Stored data entries
■ ■ ■ ■
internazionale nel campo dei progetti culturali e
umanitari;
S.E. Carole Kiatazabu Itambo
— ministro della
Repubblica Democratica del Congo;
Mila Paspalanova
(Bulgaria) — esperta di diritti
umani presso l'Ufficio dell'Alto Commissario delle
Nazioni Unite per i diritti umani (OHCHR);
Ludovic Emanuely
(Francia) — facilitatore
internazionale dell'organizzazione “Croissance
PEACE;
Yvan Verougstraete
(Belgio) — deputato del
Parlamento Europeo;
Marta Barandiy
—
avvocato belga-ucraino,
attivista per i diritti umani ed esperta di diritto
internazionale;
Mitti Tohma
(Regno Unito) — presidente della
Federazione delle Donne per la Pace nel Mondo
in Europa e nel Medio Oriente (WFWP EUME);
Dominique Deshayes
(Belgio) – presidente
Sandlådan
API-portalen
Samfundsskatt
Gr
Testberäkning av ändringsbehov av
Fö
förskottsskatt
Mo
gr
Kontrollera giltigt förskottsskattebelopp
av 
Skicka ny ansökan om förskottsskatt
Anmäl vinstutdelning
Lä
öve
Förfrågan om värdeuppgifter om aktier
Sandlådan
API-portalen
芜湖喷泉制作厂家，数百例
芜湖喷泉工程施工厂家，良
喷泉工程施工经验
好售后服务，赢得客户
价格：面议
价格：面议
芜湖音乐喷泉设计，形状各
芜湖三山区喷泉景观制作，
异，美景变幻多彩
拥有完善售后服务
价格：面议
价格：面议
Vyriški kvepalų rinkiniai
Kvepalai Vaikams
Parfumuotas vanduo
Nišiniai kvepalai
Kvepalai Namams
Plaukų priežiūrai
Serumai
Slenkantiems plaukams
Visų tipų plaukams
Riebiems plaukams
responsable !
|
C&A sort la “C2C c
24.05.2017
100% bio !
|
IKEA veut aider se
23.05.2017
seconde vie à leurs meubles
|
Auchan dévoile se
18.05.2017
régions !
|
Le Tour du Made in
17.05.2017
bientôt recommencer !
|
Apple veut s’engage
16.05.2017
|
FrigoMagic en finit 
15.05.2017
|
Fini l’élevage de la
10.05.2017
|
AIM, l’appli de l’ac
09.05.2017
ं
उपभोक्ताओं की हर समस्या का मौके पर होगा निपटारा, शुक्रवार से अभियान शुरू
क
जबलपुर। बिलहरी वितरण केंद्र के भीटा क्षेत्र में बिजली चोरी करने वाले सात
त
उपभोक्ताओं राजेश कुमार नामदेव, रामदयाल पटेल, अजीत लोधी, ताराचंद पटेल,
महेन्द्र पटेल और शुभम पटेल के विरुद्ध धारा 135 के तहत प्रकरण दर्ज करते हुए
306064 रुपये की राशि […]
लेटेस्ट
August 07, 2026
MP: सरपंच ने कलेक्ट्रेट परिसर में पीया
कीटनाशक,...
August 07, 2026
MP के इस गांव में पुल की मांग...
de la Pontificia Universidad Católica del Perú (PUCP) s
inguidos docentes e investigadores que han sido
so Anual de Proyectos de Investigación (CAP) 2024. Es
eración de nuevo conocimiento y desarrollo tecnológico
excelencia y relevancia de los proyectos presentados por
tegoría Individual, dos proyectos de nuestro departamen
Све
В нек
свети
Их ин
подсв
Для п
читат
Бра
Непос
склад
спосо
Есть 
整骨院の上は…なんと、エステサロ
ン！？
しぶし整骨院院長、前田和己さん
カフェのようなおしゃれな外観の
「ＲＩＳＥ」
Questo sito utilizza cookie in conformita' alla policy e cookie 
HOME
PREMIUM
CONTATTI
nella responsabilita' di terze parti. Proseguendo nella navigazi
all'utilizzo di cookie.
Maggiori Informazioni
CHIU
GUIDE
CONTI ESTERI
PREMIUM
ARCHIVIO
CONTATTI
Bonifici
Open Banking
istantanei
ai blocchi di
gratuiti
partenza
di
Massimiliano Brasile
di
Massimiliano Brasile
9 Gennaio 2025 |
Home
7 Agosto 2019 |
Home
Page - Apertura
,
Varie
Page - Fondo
■ ■ ■ ■
--- What you need to do ---
Quote all of the lines above word for word, without changing any of them.

--- Response area ---
internazionale nel campo dei progetti culturali e
umanitari;
S.E. Carole Kiatazabu Itambo
— ministro della
Repubblica Democratica del Congo;
Mila Paspalanova
(Bulgaria) — esperta di diritti
umani presso l'Ufficio dell'Alto Commissario delle
Nazioni Unite per i diritti umani (OHCHR);
Ludovic Emanuely
(Francia) — facilitatore
internazionale dell'organizzazione “Croissance
PEACE;
Yvan Verougstraete
(Belgio) — deputato del
Parlamento Europeo;
Marta Barandiy
—
avvocato belga-ucraino,
attivista per i diritti umani ed esperta di diritto
internazionale;
Mitti Tohma
(Regno Unito) — presidente della
Federazione delle Donne per la Pace nel Mondo
in Europa e nel Medio Oriente (WFWP EUME);
Dominique Deshayes
(Belgio) – presidente
Sandlådan
API-portalen
Samfundsskatt
Gr
Testberäkning av ändringsbehov av
Fö
förskottsskatt
Mo
gr
Kontrollera giltigt förskottsskattebelopp
av 
Skicka ny ansökan om förskottsskatt
Anmäl vinstutdelning
Lä
öve
Förfrågan om värdeuppgifter om aktier
Sandlådan
API-portalen
芜湖喷泉制作厂家，数百例
芜湖喷泉工程施工厂家，良
喷泉工程施工经验
好售后服务，赢得客户
价格：面议
价格：面议
芜湖音乐喷泉设计，形状各
芜湖三山区喷泉景观制作，
异，美景变幻多彩
拥有完善售后服务
价格：面议
价格：面议
Vyriški kvepalų rinkiniai
Kvepalai Vaikams
Parfumuotas vanduo
Nišiniai kvepalai
Kvepalai Namams
Plaukų priežiūrai
Serumai
Slenkantiems plaukams
Visų tipų plaukams
Riebiems plaukams
responsable !
|
C&A sort la “C2C c
24.05.2017
100% bio !
|
IKEA veut aider se
23.05.2017
seconde vie à leurs meubles
|
Auchan dévoile se
18.05.2017
régions !
|
Le Tour du Made in
17.05.2017
bientôt recommencer !
|
Apple veut s’engage
16.05.2017
|
FrigoMagic en finit 
15.05.2017
|
Fini l’élevage de la
10.05.2017
|
AIM, l’appli de l’ac
09.05.2017
ं
उपभोक्ताओं की हर समस्या का मौके पर होगा निपटारा, शुक्रवार से अभियान शुरू
क
जबलपुर। बिलहरी वितरण केंद्र के भीटा क्षेत्र में बिजली चोरी करने वाले सात
त
उपभोक्ताओं राजेश कुमार नामदेव, रामदयाल पटेल, अजीत लोधी, ताराचंद पटेल,
महेन्द्र पटेल और शुभम पटेल के विरुद्ध धारा 135 के तहत प्रकरण दर्ज करते हुए
306064 रुपये की राशि […]
लेटेस्ट
August 07, 2026
MP: सरपंच ने कलेक्ट्रेट परिसर में पीया
कीटनाशक,...
August 07, 2026
MP के इस गांव में पुल की मांग...
de la Pontificia Universidad Católica del Perú (PUCP) s
inguidos docentes e investigadores que han sido
so Anual de Proyectos de Investigación (CAP) 2024. Es
eración de nuevo conocimiento y desarrollo tecnológico
excelencia y relevancia de los proyectos presentados por
tegoría Individual, dos proyectos de nuestro departamen
Све
В нек
свети
Их ин
подсв
Для п
читат
Бра
Непос
склад
спосо
Есть 
整骨院の上は…なんと、エステサロ
ン！？
しぶし整骨院院長、前田和己さん
カフェのようなおしゃれな外観の
「ＲＩＳＥ」
Questo sito utilizza cookie in conformita' alla policy e cookie 
HOME
PREMIUM
CONTATTI
nella responsabilita' di terze parti. Proseguendo nella navigazi
all'utilizzo di cookie.
Maggiori Informazioni
CHIU
GUIDE
CONTI ESTERI
PREMIUM
ARCHIVIO
CONTATTI
Bonifici
Open Banking
istantanei
ai blocchi di
gratuiti
partenza
di
Massimiliano Brasile
di
Massimiliano Brasile
9 Gennaio 2025 |
Home
7 Agosto 2019 |
Home
Page - Apertura
,
Varie
Page - Fondo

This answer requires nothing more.